Modern life seems to remove us fro using our senses; for many of us they have become dull and one-sided. What do we really see around us? A good meditation for writers at the beginning of a new year is to think about the sharpness or dullness of your own sensory awareness.
- Are you sensitive to the form or structure of objects?
- Do you notice quickly varying shades of color?
- Do you have a vocabulary that can express those differences?
- Do you observe the “attitudes” of people, animals, birds?
- Do you notice the play of light and shade on objects?
- Do you notice the expressions on the faces you see around you?
“They walked back through the miserable muddy streets and among the porr mean shops, and were jostled by the crowds of dirty hucksters.” Charles Dickens, Little Dorritt
- Do you take the time to get pleasure from music?
- Can you distinguish the tones of several musical instruments?
- Can you locate a note in a musical scale?
- Do you notice people’s voices?
- Can you distinguish bird calls?
- Do the footsteps of a person you cannot see suggest some of his or her physical characteristics?
- When you listen to the jumble of city noise, can you separate them and name most of them?
“The soft complaining flute
In dying notes discovers
the Woes of hopeless lovers.”
John Dryden, ” A Song for St. Cecilia’s Day”
- Are you able to identify strong odors, both pleasant and unpleasant?
- If you were blindfolded, could you name various flowers from their smell alone?
- Does you sense of smell add anything to your appreciation of food?
“with their honeyed heaviness, their lush trembling,
to be wild and perfect for a moment, before they are
nothing, forever?” Mary Oliver, “Peonies”
Responsive Taste Sense:
- Do you enjoy the food you eat for its flavor and texture, or do you eat mechanically to satisfy hunger?
- Can you recall sharply at this moment the taste of several kinds of meat, fish, vegetables and fruits?
Responsive Tactile Sense:
- Do you have finger ends that are sensitive to the feel of textiles, silks, wools, cottons, linens?
- Are you sensitive to the positive qualities of the sensations of heat and cold?
- Do you remember how your muscles feel when engaging in various physical activities: playing sports, dancing, washing dishes, standing up riding a bus or subway train?
“Kindles the gummy bark of fir or pine,
And sends a comfortable heat from afar.”
Milton, Paradise Lost, Boox XL 1,076
If your sense are not finely trained, it is difficult to feel what others have felt, or at least to express that feeling so others can understand it. If you had never really listened to someone playing the flute, could you understand the metaphor Dryden was using? If you have heard a flute before and been moved by it, reading Dryden’s poem awakens that feeling inside you again. The quickest way to larn to enjoy good description, and more to the point ot write good description, is to enlarge the boundaries of your sensory experiences.
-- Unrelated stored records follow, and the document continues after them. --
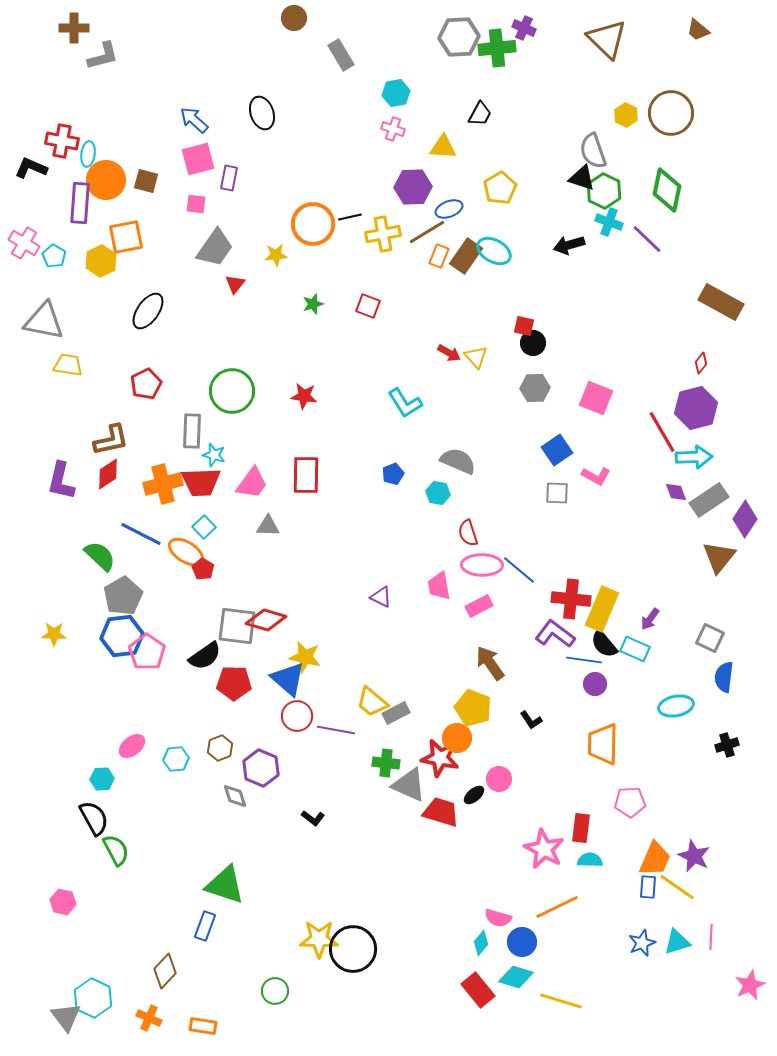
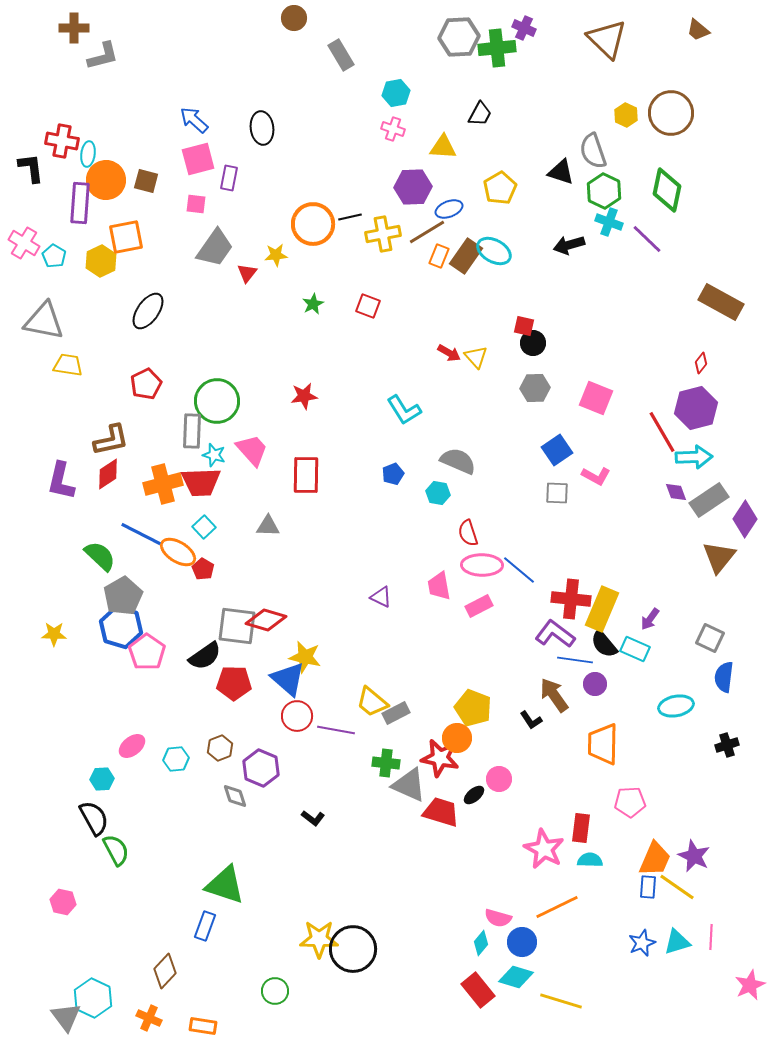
black ellipse at (262, 113): moved 15 px down; rotated 12 degrees clockwise
black L-shape at (31, 168): rotated 60 degrees clockwise
black triangle at (582, 178): moved 21 px left, 6 px up
red triangle at (235, 284): moved 12 px right, 11 px up
green star at (313, 304): rotated 10 degrees counterclockwise
green circle at (232, 391): moved 15 px left, 10 px down
red star at (304, 396): rotated 16 degrees counterclockwise
cyan L-shape at (405, 403): moved 1 px left, 7 px down
pink trapezoid at (252, 483): moved 33 px up; rotated 78 degrees counterclockwise
orange ellipse at (186, 552): moved 8 px left
blue hexagon at (122, 636): moved 1 px left, 9 px up; rotated 24 degrees clockwise
blue line at (584, 660): moved 9 px left
brown arrow at (490, 663): moved 64 px right, 32 px down
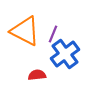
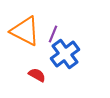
red semicircle: rotated 36 degrees clockwise
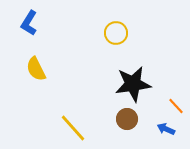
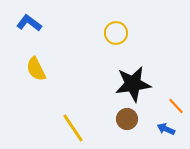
blue L-shape: rotated 95 degrees clockwise
yellow line: rotated 8 degrees clockwise
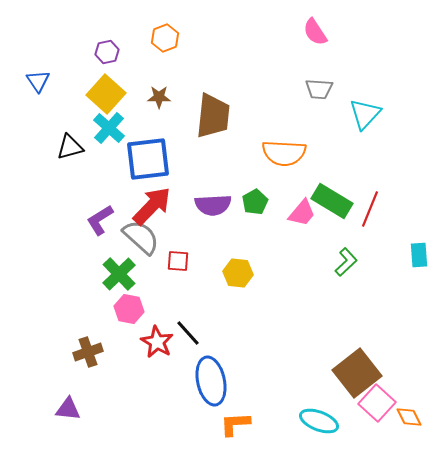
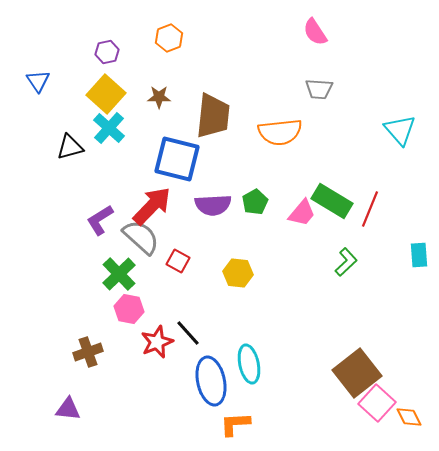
orange hexagon: moved 4 px right
cyan triangle: moved 35 px right, 16 px down; rotated 24 degrees counterclockwise
orange semicircle: moved 4 px left, 21 px up; rotated 9 degrees counterclockwise
blue square: moved 29 px right; rotated 21 degrees clockwise
red square: rotated 25 degrees clockwise
red star: rotated 20 degrees clockwise
cyan ellipse: moved 70 px left, 57 px up; rotated 57 degrees clockwise
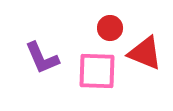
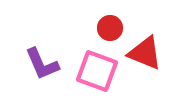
purple L-shape: moved 6 px down
pink square: rotated 18 degrees clockwise
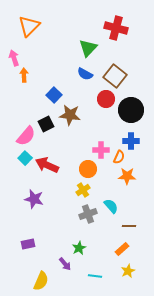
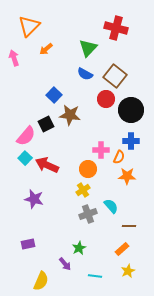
orange arrow: moved 22 px right, 26 px up; rotated 128 degrees counterclockwise
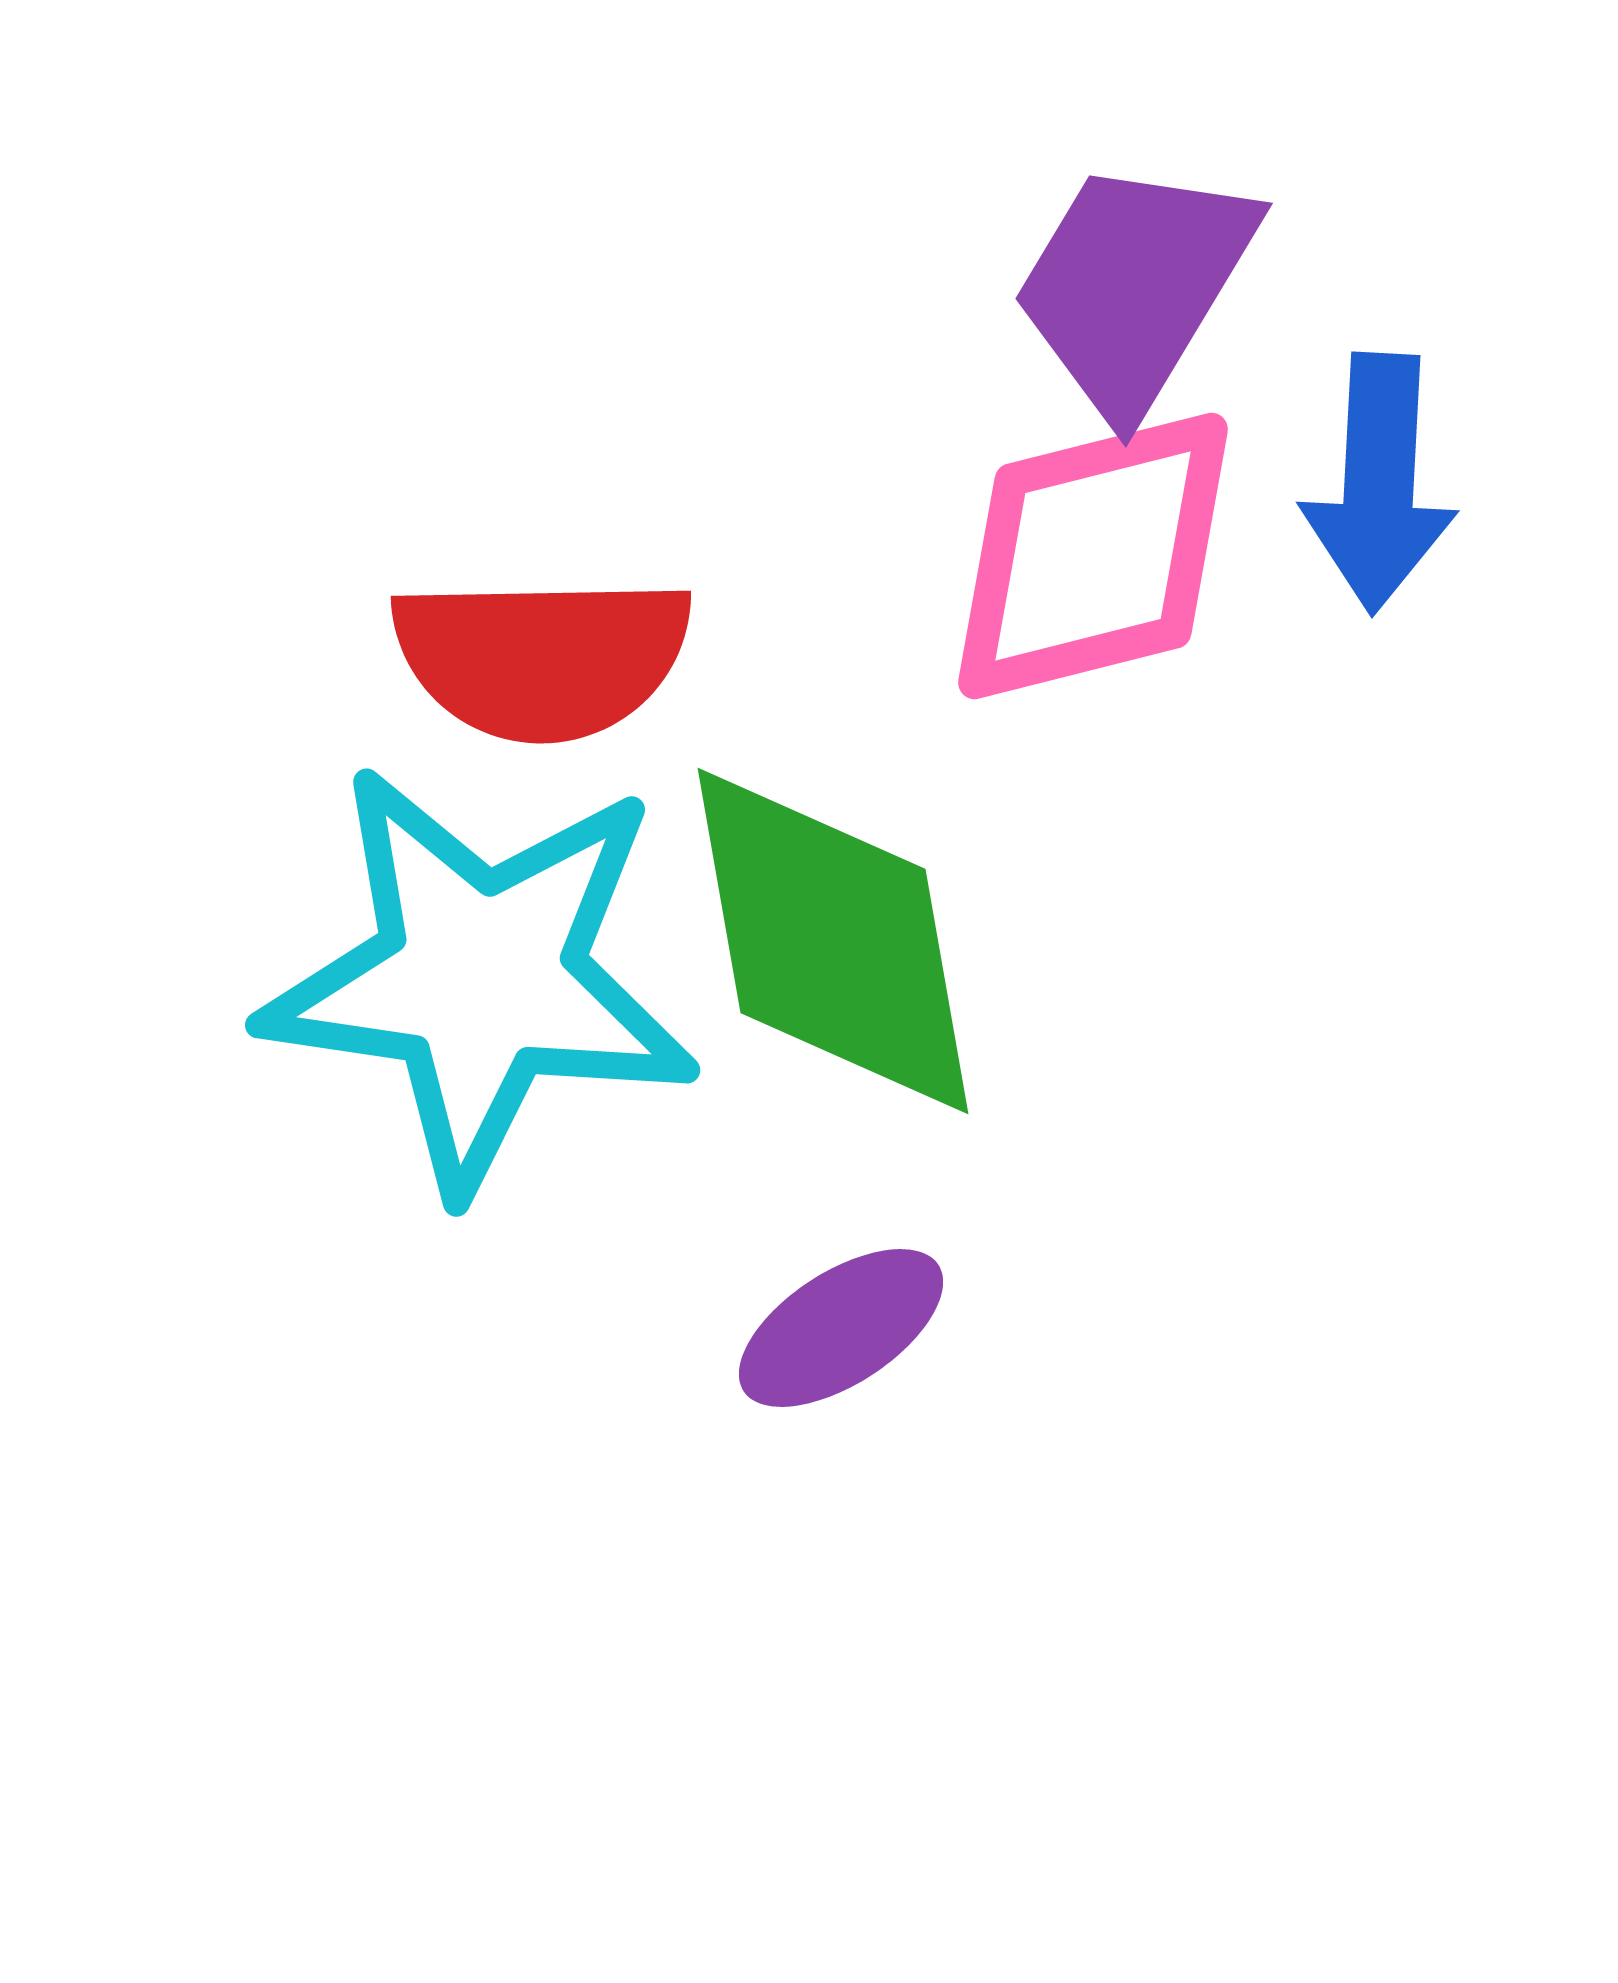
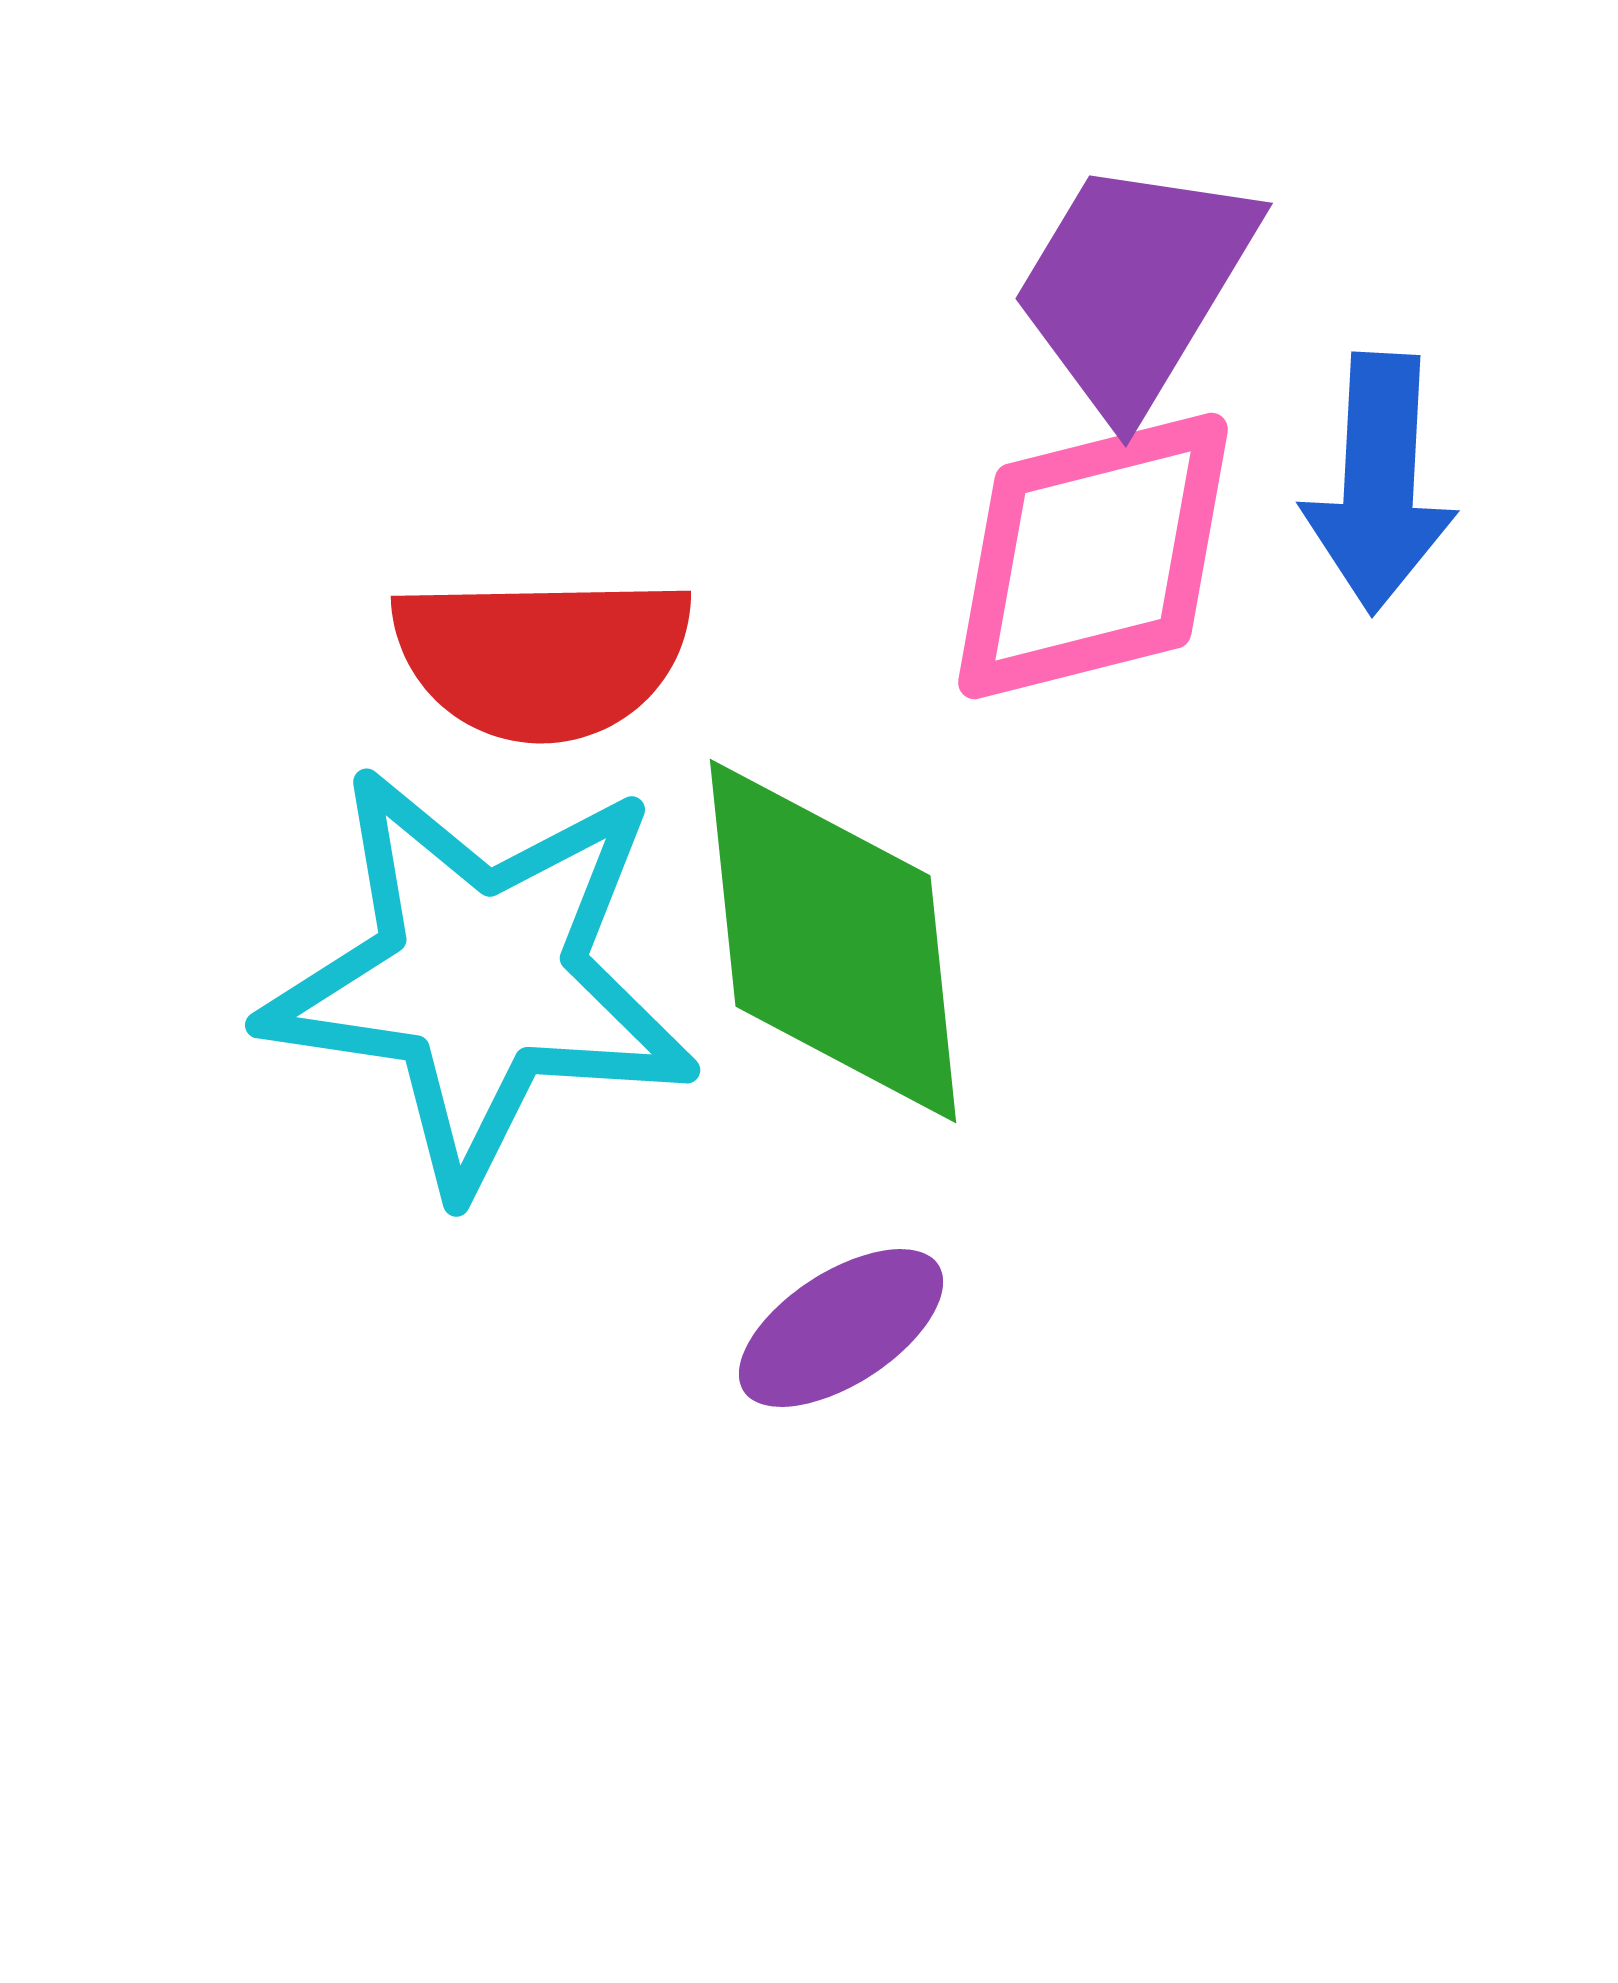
green diamond: rotated 4 degrees clockwise
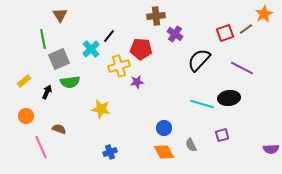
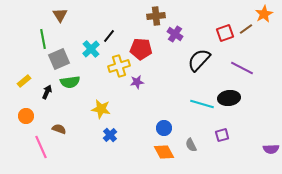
blue cross: moved 17 px up; rotated 24 degrees counterclockwise
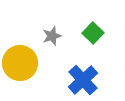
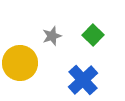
green square: moved 2 px down
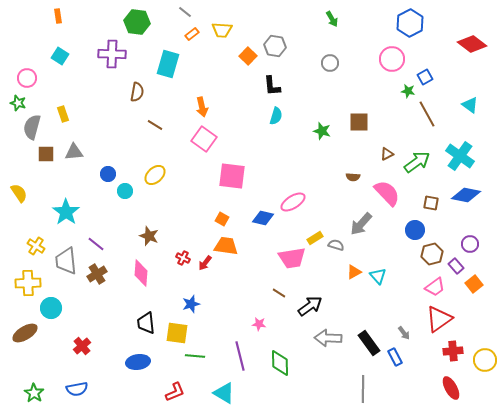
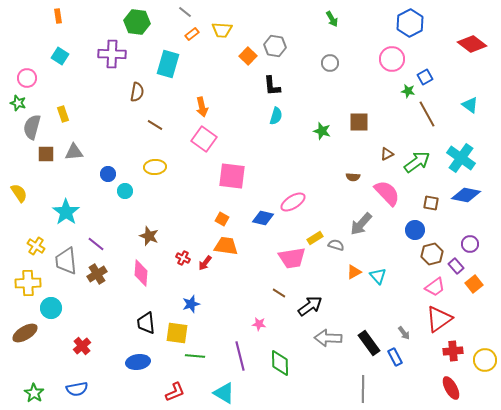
cyan cross at (460, 156): moved 1 px right, 2 px down
yellow ellipse at (155, 175): moved 8 px up; rotated 40 degrees clockwise
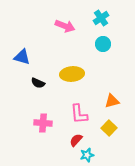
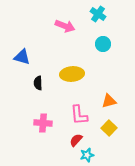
cyan cross: moved 3 px left, 4 px up; rotated 21 degrees counterclockwise
black semicircle: rotated 64 degrees clockwise
orange triangle: moved 3 px left
pink L-shape: moved 1 px down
Do not go on continually reading the same kinds of books, playing the same games, listening to the same music, walking or driving down the same streets, seeing the same people, the same scenery. GFiving yourself a change will help you to see your own life with more awareness.
A very old story about William Shakespeare says that when he was young he used to take walks with his mother, and she was in the habit of pointing out to him all the beautiful details of the scenery around them. Whether this story is true about how Shakespeare developed his visualizing power, we could adapt this strategy. When you go somewhere new, try to go with someone else and point out all the unfamiliar things you notice to one one another.